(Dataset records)

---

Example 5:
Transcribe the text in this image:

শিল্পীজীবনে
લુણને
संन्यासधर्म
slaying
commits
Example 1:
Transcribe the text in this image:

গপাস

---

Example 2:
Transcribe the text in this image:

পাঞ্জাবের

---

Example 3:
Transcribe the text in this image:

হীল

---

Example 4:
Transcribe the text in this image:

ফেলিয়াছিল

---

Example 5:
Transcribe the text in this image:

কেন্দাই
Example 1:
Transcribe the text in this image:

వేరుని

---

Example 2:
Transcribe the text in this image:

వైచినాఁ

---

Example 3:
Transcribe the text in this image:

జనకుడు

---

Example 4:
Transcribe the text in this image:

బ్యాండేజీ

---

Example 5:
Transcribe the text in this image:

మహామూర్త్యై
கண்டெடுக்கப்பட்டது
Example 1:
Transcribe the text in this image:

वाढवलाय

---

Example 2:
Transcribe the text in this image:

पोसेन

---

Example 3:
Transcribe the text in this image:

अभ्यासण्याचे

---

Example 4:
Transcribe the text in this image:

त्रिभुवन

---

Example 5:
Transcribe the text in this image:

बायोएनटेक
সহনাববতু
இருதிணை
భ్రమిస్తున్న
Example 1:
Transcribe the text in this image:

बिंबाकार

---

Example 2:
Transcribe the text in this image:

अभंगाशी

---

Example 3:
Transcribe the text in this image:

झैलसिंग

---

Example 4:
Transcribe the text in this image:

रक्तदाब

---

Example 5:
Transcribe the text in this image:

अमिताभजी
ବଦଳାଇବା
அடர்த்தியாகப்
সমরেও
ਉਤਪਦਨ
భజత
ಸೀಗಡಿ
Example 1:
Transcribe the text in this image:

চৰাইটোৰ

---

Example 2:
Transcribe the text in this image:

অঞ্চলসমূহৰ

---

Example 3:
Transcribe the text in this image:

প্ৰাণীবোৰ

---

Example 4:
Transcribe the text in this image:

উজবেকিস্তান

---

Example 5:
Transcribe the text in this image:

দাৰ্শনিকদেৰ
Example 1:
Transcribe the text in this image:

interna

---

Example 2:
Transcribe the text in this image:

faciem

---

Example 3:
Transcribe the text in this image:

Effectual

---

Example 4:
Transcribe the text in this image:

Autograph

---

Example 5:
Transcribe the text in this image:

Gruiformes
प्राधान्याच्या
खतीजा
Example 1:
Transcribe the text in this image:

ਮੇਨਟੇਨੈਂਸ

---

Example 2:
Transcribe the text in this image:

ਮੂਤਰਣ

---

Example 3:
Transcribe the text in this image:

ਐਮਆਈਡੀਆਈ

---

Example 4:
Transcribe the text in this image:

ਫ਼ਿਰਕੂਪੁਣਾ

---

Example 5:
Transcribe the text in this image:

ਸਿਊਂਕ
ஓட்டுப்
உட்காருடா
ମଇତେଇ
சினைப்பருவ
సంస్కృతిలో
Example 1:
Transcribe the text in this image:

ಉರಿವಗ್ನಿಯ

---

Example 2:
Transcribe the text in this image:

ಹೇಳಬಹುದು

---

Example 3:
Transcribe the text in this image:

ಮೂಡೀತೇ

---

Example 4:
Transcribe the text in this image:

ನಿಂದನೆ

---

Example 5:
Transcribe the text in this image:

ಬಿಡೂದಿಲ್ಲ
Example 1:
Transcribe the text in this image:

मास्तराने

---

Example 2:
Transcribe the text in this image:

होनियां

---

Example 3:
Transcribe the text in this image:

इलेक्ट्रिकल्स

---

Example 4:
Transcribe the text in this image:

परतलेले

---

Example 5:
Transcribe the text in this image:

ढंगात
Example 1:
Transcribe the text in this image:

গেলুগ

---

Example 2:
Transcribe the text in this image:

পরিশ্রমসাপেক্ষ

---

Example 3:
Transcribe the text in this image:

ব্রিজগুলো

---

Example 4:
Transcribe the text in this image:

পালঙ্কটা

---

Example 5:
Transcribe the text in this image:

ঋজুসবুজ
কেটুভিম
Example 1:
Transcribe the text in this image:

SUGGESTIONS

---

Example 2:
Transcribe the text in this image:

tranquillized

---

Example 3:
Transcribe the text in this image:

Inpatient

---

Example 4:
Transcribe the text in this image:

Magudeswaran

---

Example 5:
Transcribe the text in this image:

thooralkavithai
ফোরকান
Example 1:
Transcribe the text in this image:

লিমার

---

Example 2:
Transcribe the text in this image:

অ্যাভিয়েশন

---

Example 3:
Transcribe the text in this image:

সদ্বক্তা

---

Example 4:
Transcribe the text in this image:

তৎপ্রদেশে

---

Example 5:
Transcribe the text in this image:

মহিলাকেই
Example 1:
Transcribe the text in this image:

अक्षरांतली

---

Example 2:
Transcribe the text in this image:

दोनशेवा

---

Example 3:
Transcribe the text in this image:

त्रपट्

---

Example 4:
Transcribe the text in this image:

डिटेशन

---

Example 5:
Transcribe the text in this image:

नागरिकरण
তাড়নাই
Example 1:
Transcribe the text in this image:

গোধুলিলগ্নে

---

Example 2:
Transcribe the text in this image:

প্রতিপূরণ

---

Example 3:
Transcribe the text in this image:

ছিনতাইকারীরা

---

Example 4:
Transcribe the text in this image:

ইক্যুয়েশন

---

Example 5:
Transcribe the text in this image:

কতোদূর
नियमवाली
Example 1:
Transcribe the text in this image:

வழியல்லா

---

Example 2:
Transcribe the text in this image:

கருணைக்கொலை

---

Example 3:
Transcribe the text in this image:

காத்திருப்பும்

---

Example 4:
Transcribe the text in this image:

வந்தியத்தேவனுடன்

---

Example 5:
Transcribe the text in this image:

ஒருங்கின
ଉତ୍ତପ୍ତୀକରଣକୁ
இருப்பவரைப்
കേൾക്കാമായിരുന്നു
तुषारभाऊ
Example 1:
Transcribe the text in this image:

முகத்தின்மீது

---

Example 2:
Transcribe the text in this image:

■ **Exercise brief**
All of the data is to be transcribed exactly as written.

■ **Exercise output**
---

Example 5:
Transcribe the text in this image:

শিল্পীজীবনে
લુણને
संन्यासधर्म
slaying
commits
Example 1:
Transcribe the text in this image:

গপাস

---

Example 2:
Transcribe the text in this image:

পাঞ্জাবের

---

Example 3:
Transcribe the text in this image:

হীল

---

Example 4:
Transcribe the text in this image:

ফেলিয়াছিল

---

Example 5:
Transcribe the text in this image:

কেন্দাই
Example 1:
Transcribe the text in this image:

వేరుని

---

Example 2:
Transcribe the text in this image:

వైచినాఁ

---

Example 3:
Transcribe the text in this image:

జనకుడు

---

Example 4:
Transcribe the text in this image:

బ్యాండేజీ

---

Example 5:
Transcribe the text in this image:

మహామూర్త్యై
கண்டெடுக்கப்பட்டது
Example 1:
Transcribe the text in this image:

वाढवलाय

---

Example 2:
Transcribe the text in this image:

पोसेन

---

Example 3:
Transcribe the text in this image:

अभ्यासण्याचे

---

Example 4:
Transcribe the text in this image:

त्रिभुवन

---

Example 5:
Transcribe the text in this image:

बायोएनटेक
সহনাববতু
இருதிணை
భ్రమిస్తున్న
Example 1:
Transcribe the text in this image:

बिंबाकार

---

Example 2:
Transcribe the text in this image:

अभंगाशी

---

Example 3:
Transcribe the text in this image:

झैलसिंग

---

Example 4:
Transcribe the text in this image:

रक्तदाब

---

Example 5:
Transcribe the text in this image:

अमिताभजी
ବଦଳାଇବା
அடர்த்தியாகப்
সমরেও
ਉਤਪਦਨ
భజత
ಸೀಗಡಿ
Example 1:
Transcribe the text in this image:

চৰাইটোৰ

---

Example 2:
Transcribe the text in this image:

অঞ্চলসমূহৰ

---

Example 3:
Transcribe the text in this image:

প্ৰাণীবোৰ

---

Example 4:
Transcribe the text in this image:

উজবেকিস্তান

---

Example 5:
Transcribe the text in this image:

দাৰ্শনিকদেৰ
Example 1:
Transcribe the text in this image:

interna

---

Example 2:
Transcribe the text in this image:

faciem

---

Example 3:
Transcribe the text in this image:

Effectual

---

Example 4:
Transcribe the text in this image:

Autograph

---

Example 5:
Transcribe the text in this image:

Gruiformes
प्राधान्याच्या
खतीजा
Example 1:
Transcribe the text in this image:

ਮੇਨਟੇਨੈਂਸ

---

Example 2:
Transcribe the text in this image:

ਮੂਤਰਣ

---

Example 3:
Transcribe the text in this image:

ਐਮਆਈਡੀਆਈ

---

Example 4:
Transcribe the text in this image:

ਫ਼ਿਰਕੂਪੁਣਾ

---

Example 5:
Transcribe the text in this image:

ਸਿਊਂਕ
ஓட்டுப்
உட்காருடா
ମଇତେଇ
சினைப்பருவ
సంస్కృతిలో
Example 1:
Transcribe the text in this image:

ಉರಿವಗ್ನಿಯ

---

Example 2:
Transcribe the text in this image:

ಹೇಳಬಹುದು

---

Example 3:
Transcribe the text in this image:

ಮೂಡೀತೇ

---

Example 4:
Transcribe the text in this image:

ನಿಂದನೆ

---

Example 5:
Transcribe the text in this image:

ಬಿಡೂದಿಲ್ಲ
Example 1:
Transcribe the text in this image:

मास्तराने

---

Example 2:
Transcribe the text in this image:

होनियां

---

Example 3:
Transcribe the text in this image:

इलेक्ट्रिकल्स

---

Example 4:
Transcribe the text in this image:

परतलेले

---

Example 5:
Transcribe the text in this image:

ढंगात
Example 1:
Transcribe the text in this image:

গেলুগ

---

Example 2:
Transcribe the text in this image:

পরিশ্রমসাপেক্ষ

---

Example 3:
Transcribe the text in this image:

ব্রিজগুলো

---

Example 4:
Transcribe the text in this image:

পালঙ্কটা

---

Example 5:
Transcribe the text in this image:

ঋজুসবুজ
কেটুভিম
Example 1:
Transcribe the text in this image:

SUGGESTIONS

---

Example 2:
Transcribe the text in this image:

tranquillized

---

Example 3:
Transcribe the text in this image:

Inpatient

---

Example 4:
Transcribe the text in this image:

Magudeswaran

---

Example 5:
Transcribe the text in this image:

thooralkavithai
ফোরকান
Example 1:
Transcribe the text in this image:

লিমার

---

Example 2:
Transcribe the text in this image:

অ্যাভিয়েশন

---

Example 3:
Transcribe the text in this image:

সদ্বক্তা

---

Example 4:
Transcribe the text in this image:

তৎপ্রদেশে

---

Example 5:
Transcribe the text in this image:

মহিলাকেই
Example 1:
Transcribe the text in this image:

अक्षरांतली

---

Example 2:
Transcribe the text in this image:

दोनशेवा

---

Example 3:
Transcribe the text in this image:

त्रपट्

---

Example 4:
Transcribe the text in this image:

डिटेशन

---

Example 5:
Transcribe the text in this image:

नागरिकरण
তাড়নাই
Example 1:
Transcribe the text in this image:

গোধুলিলগ্নে

---

Example 2:
Transcribe the text in this image:

প্রতিপূরণ

---

Example 3:
Transcribe the text in this image:

ছিনতাইকারীরা

---

Example 4:
Transcribe the text in this image:

ইক্যুয়েশন

---

Example 5:
Transcribe the text in this image:

কতোদূর
नियमवाली
Example 1:
Transcribe the text in this image:

வழியல்லா

---

Example 2:
Transcribe the text in this image:

கருணைக்கொலை

---

Example 3:
Transcribe the text in this image:

காத்திருப்பும்

---

Example 4:
Transcribe the text in this image:

வந்தியத்தேவனுடன்

---

Example 5:
Transcribe the text in this image:

ஒருங்கின
ଉତ୍ତପ୍ତୀକରଣକୁ
இருப்பவரைப்
കേൾക്കാമായിരുന്നു
तुषारभाऊ
Example 1:
Transcribe the text in this image:

முகத்தின்மீது

---

Example 2:
Transcribe the text in this image:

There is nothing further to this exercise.